• STATED TASK: Reproduce the listing below, switching every occurrence of "Transcribe" to "Write out" and leaving everything else unchanged.

[Source records]
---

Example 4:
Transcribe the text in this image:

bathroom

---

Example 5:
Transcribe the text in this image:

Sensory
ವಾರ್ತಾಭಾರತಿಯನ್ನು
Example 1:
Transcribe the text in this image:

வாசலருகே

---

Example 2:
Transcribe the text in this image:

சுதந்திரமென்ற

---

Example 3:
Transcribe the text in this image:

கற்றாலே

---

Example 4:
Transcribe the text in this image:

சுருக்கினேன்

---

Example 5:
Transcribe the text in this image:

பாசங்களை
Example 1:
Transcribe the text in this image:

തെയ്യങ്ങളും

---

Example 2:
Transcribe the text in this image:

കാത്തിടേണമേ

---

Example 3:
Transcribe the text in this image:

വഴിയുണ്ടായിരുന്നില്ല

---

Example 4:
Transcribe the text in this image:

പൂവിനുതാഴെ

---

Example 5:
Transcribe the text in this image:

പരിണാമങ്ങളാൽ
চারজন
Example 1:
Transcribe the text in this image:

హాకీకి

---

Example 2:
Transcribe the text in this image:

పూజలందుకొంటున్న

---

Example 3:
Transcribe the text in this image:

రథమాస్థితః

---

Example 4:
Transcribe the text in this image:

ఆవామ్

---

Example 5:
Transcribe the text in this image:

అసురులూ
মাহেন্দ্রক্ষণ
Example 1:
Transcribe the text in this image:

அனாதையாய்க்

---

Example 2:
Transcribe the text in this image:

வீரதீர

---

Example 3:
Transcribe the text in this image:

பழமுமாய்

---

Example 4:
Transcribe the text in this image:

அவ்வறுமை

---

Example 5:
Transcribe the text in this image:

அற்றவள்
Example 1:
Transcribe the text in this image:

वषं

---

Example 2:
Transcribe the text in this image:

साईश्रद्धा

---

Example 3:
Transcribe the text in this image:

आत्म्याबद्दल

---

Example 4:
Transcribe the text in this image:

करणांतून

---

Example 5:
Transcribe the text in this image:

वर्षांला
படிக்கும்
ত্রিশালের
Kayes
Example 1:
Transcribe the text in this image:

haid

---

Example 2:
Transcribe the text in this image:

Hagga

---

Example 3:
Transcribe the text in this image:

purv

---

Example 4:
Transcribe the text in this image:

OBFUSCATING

• FINAL RESULT:
---

Example 4:
Write out the text in this image:

bathroom

---

Example 5:
Write out the text in this image:

Sensory
ವಾರ್ತಾಭಾರತಿಯನ್ನು
Example 1:
Write out the text in this image:

வாசலருகே

---

Example 2:
Write out the text in this image:

சுதந்திரமென்ற

---

Example 3:
Write out the text in this image:

கற்றாலே

---

Example 4:
Write out the text in this image:

சுருக்கினேன்

---

Example 5:
Write out the text in this image:

பாசங்களை
Example 1:
Write out the text in this image:

തെയ്യങ്ങളും

---

Example 2:
Write out the text in this image:

കാത്തിടേണമേ

---

Example 3:
Write out the text in this image:

വഴിയുണ്ടായിരുന്നില്ല

---

Example 4:
Write out the text in this image:

പൂവിനുതാഴെ

---

Example 5:
Write out the text in this image:

പരിണാമങ്ങളാൽ
চারজন
Example 1:
Write out the text in this image:

హాకీకి

---

Example 2:
Write out the text in this image:

పూజలందుకొంటున్న

---

Example 3:
Write out the text in this image:

రథమాస్థితః

---

Example 4:
Write out the text in this image:

ఆవామ్

---

Example 5:
Write out the text in this image:

అసురులూ
মাহেন্দ্রক্ষণ
Example 1:
Write out the text in this image:

அனாதையாய்க்

---

Example 2:
Write out the text in this image:

வீரதீர

---

Example 3:
Write out the text in this image:

பழமுமாய்

---

Example 4:
Write out the text in this image:

அவ்வறுமை

---

Example 5:
Write out the text in this image:

அற்றவள்
Example 1:
Write out the text in this image:

वषं

---

Example 2:
Write out the text in this image:

साईश्रद्धा

---

Example 3:
Write out the text in this image:

आत्म्याबद्दल

---

Example 4:
Write out the text in this image:

करणांतून

---

Example 5:
Write out the text in this image:

वर्षांला
படிக்கும்
ত্রিশালের
Kayes
Example 1:
Write out the text in this image:

haid

---

Example 2:
Write out the text in this image:

Hagga

---

Example 3:
Write out the text in this image:

purv

---

Example 4:
Write out the text in this image:

OBFUSCATING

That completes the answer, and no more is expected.